#507 √ resolved
Luis Lavena

[PATCH] Fixes MSpec on Windows

Reported by Luis Lavena | April 20th, 2008 @ 04:52 PM | in 1.0 preview

MSpec fail on some specs and some matchers in Windows. The attached patches fixes that.

Comments and changes to this ticket

  • Luis Lavena
  • Brian Ford

    Brian Ford April 21st, 2008 @ 09:01 AM

    While this patch is only for MSpec, it does not uniformly address the issue of temp directories for the ruby specs. We don't want to have stdlib dependencies in the core lib specs, so this solution doesn't translate.

    I don't consider the name of the temp directory to be a platform issue (i.e. there is not really anything in a platform that dictates where you put temp files, there is only a convention). Rather, this is an environment issue.

    Given this, mkdir /tmp is the simplest solution. MSpec specs pass 100% for me on Windows XP with that.

    Another possibility is a helper method something like

    def tmp(name)
      ["/tmp", "/temp"].each do |dir|
        if File.directory? dir
          return File.join dir, name
        end
      end
    end
    

    In the specs you would write

      MSpec.stub!(:tags_file).and_return(tmp("tags.txt"))
    

    The list of directories to test can be expanded. But in general, this solution (and Dir.tmpdir) offer nothing better than mkdir /tmp and are certainly more complex. Granted, making sure you have a /tmp directory requires some setup on Windows, but that can be covered in the README.

    I'd like to hear a good reason not to require that /tmp exist for running MSpec specs and the ruby specs.

  • Luis Lavena

    Luis Lavena April 21st, 2008 @ 02:27 PM

    I agree with you about depending on stdlib stuff. but in first place Dir.tmpdir shouldn't be part of it, but core instead.

    I also agree with you that this patch don't address the issues with Rubyspecs, but I couldn't trust on the results of a testing tool that was failing it's own specs, as I commented on #rubinius when send the patches.

    In any case, put things in /tmp or /temp will generate garbage that will not be traceable or be collected by tools that clean TEMP folders.

    Does Linux/OSX support ENV['TEMP'] or similar? if so, we can put into the MSpec helper tmp(name) and lookup for /tmp, /temp and ENV['TEMP'], something like Dir: is doing.

    Please let me know and I'll provide the required patches for you to review.

  • Luis Lavena

    Luis Lavena April 21st, 2008 @ 03:02 PM

    Also, forgot to add in the previous comment, how we should tackle file operations that are related to binary/ascii operations?

    On example is getc and ungetc. They work ok under *nix but unless you state 'b' (binary mode) when opening the file, it will not work on Windows.

    What we should do in this case in the specs? conditionally guard the before blocks, or provide specs that make File/IO operation ignores 'b' mode on any platforms that doesn't support it? (Like currently MRI does).

    Thanks for your time.

  • Brian Ford

    Brian Ford April 22nd, 2008 @ 12:55 AM

    I understand your points.

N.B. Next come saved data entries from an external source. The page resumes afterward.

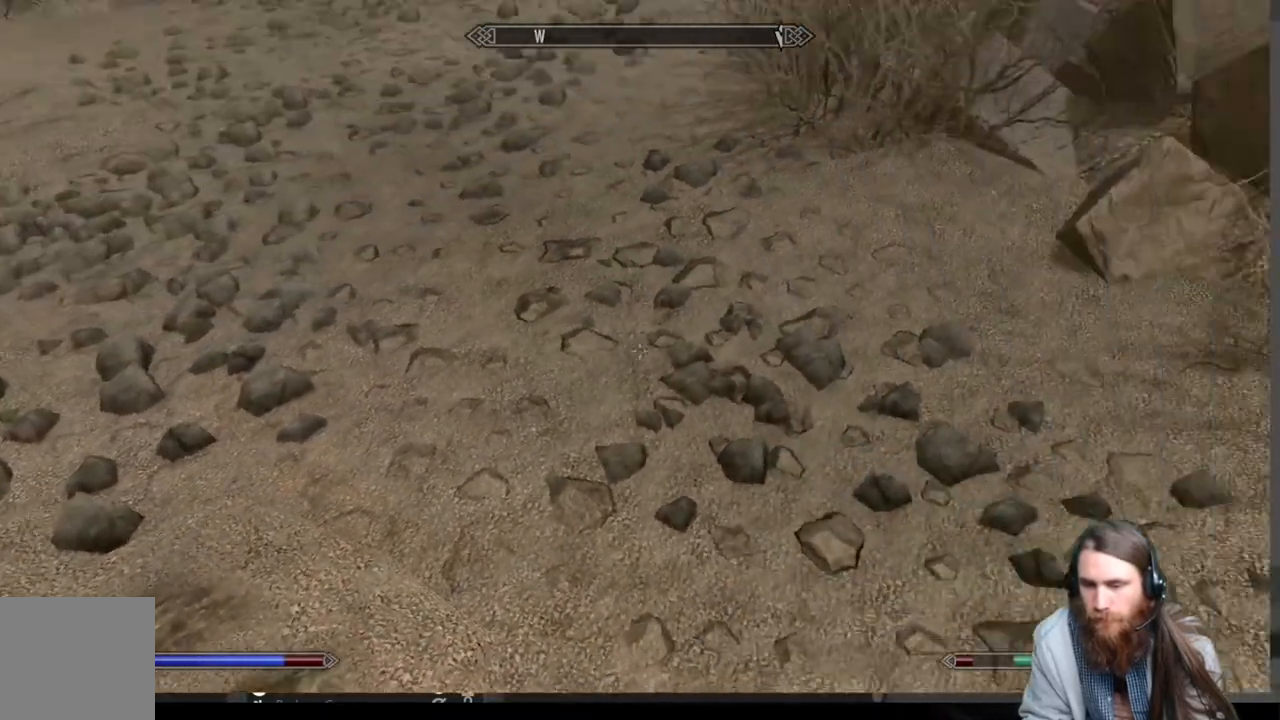
{"buttons": [], "left_stick": "up-right", "right_stick": "up-right", "events": [[117, "left_stick", "center"], [450, "left_stick", "up-right"]]}
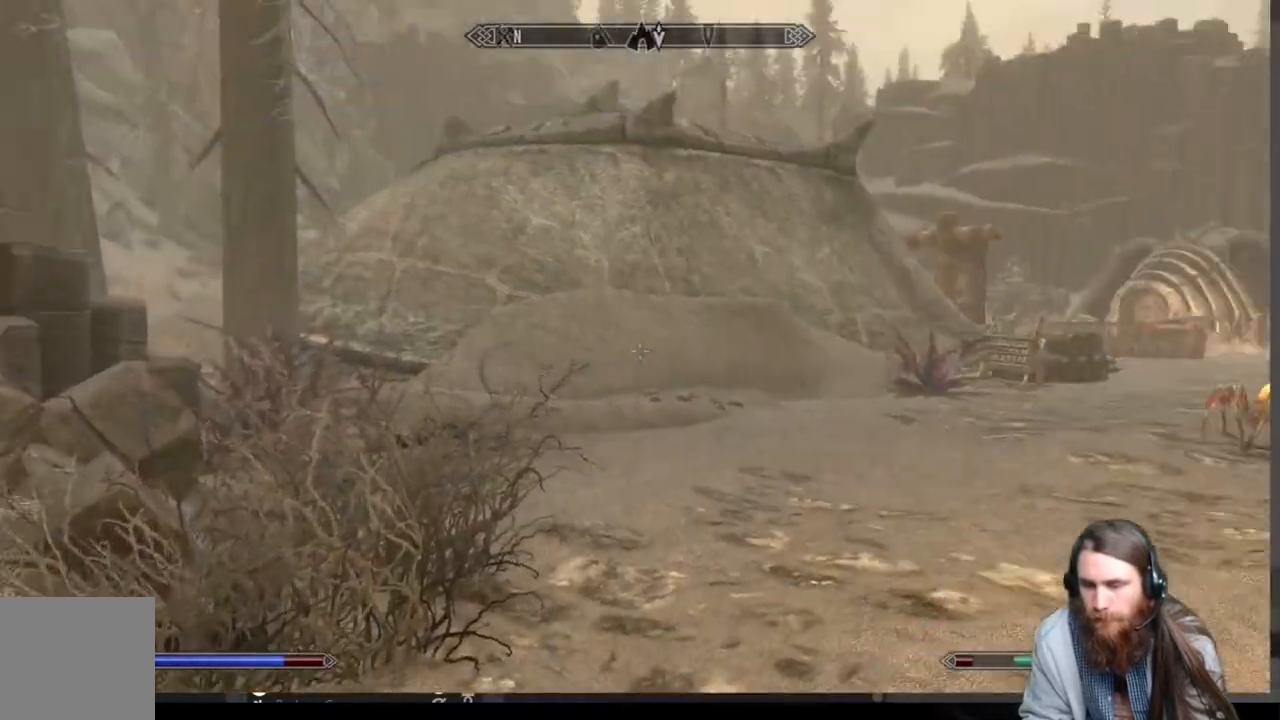
{"buttons": [], "left_stick": "up", "right_stick": "center", "events": [[33, "right_stick", "center"], [250, "left_stick", "up"], [283, "A", "down"], [417, "A", "up"]]}
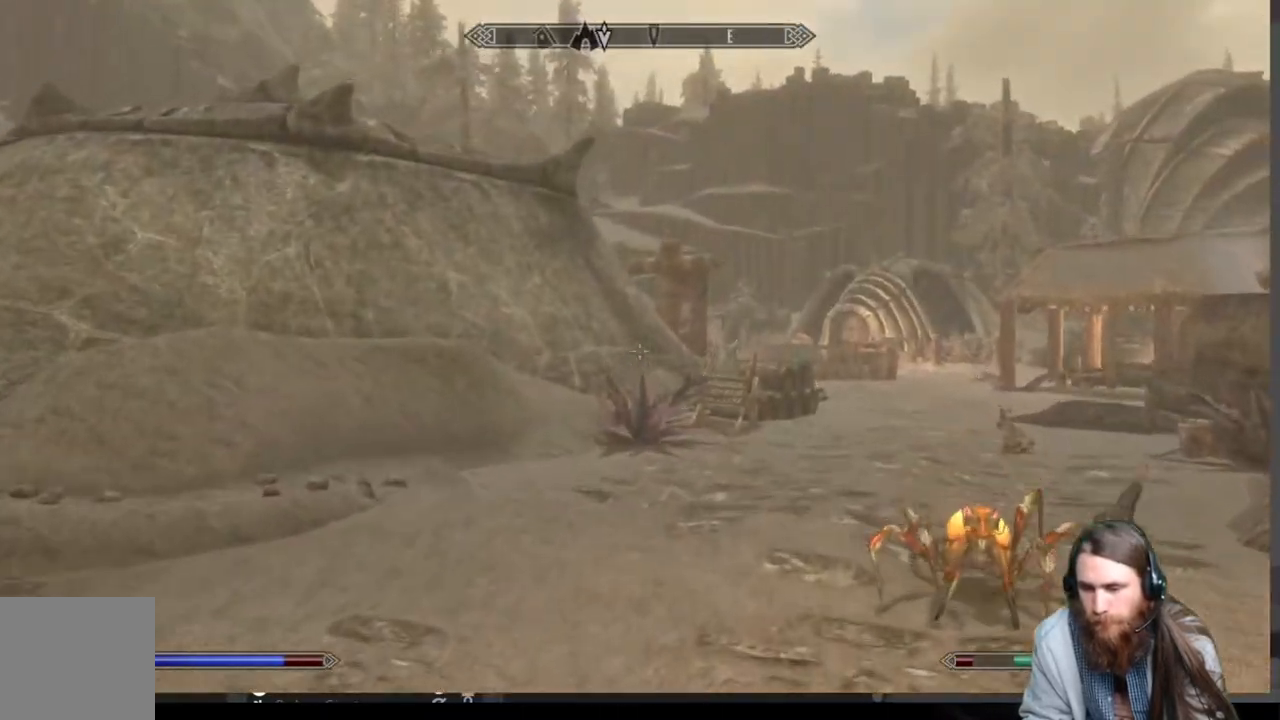
{"buttons": [], "left_stick": "up", "right_stick": "center", "events": [[250, "right_stick", "down"], [383, "right_stick", "center"]]}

It makes sense to add a helper for this to make it easier for an implementation to override if necessary. Since we have the guards in mspec, I'm going to add a directory for helpers there as well. So far, we have bignum_value helper and this one. I like the tmp("file.txt") syntax; what do you think?

    Regarding the binary mode for Windows, I would put separate before blocks wrapped in platform_is guards. If a whole set of behaviors is involved, you could even do a different describe block; something like:

    platform_is :mswin do
      describe "IO#foo on Windows" do
        # ...
      end
    end
    

    BTW, it would be simple to extend the platform_is guard to accept something like :windows to stand for a whole family of implementations on Windows, Linux/UNIX, etc.

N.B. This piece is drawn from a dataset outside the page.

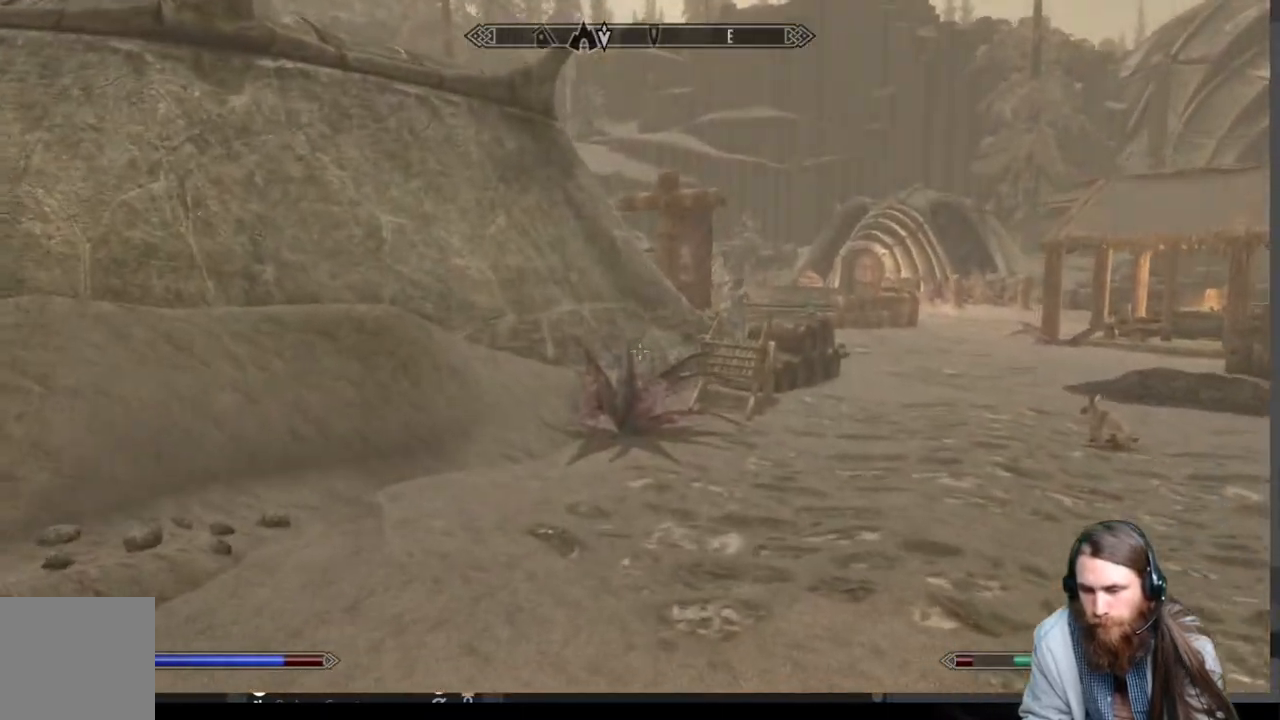
{"buttons": [], "left_stick": "up", "right_stick": "down", "events": [[183, "right_stick", "down"], [333, "right_stick", "center"], [483, "right_stick", "down"]]}
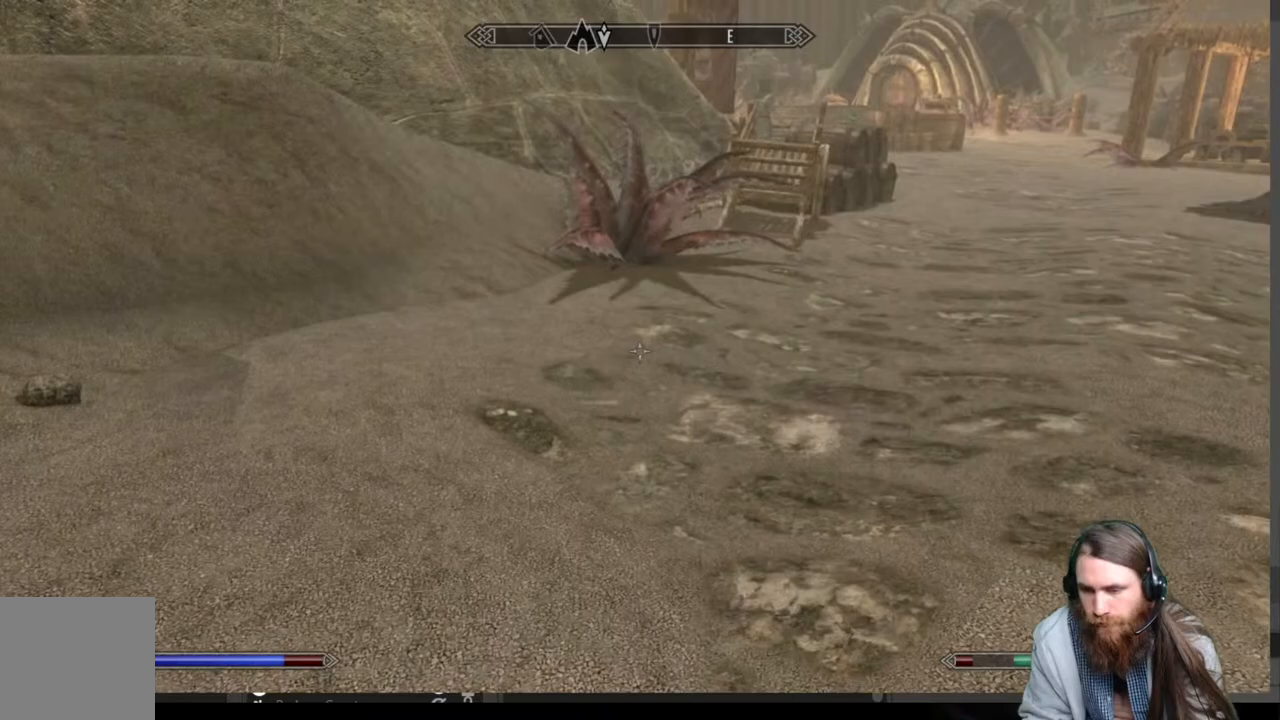
{"buttons": [], "left_stick": "up", "right_stick": "down", "events": [[100, "right_stick", "center"], [450, "right_stick", "down"]]}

    I'll commit the tmp() helper and related stuff sometime today if there are no objections.

  • Luis Lavena

    Luis Lavena April 22nd, 2008 @ 11:24 AM

    +1 for tmp(name) helper. No objections and that will make our life (anyone providing fixes for Rubyspecs) more easy.

    platform_is sounds good too, since we are pushing a new One-Click Installer based completely in MinGW (GCC) and that simple change will break lot of specs.

    Regarding the IO behaviors, when this get's updated, I'll look into the specs and see to add a few ones that describe the binary mode behavior.

    Linux/*nix doesn't care of 'b' mode was supplied for read/write operations, so the same must go for rubinius.

    Thank you for your time and positve look at this stuff.

  • Ryan Davis

    Ryan Davis April 29th, 2008 @ 04:45 PM

    • → Assigned user changed from “” to “Brian Ford”
  • Brian Ford

    Brian Ford April 29th, 2008 @ 05:59 PM

    • → State changed from “new” to “resolved”

    The #tmp helper was added to MSpec in 7243309. It's been modified since then but seems to be working well. Closing this ticket. Please reopen if necessary.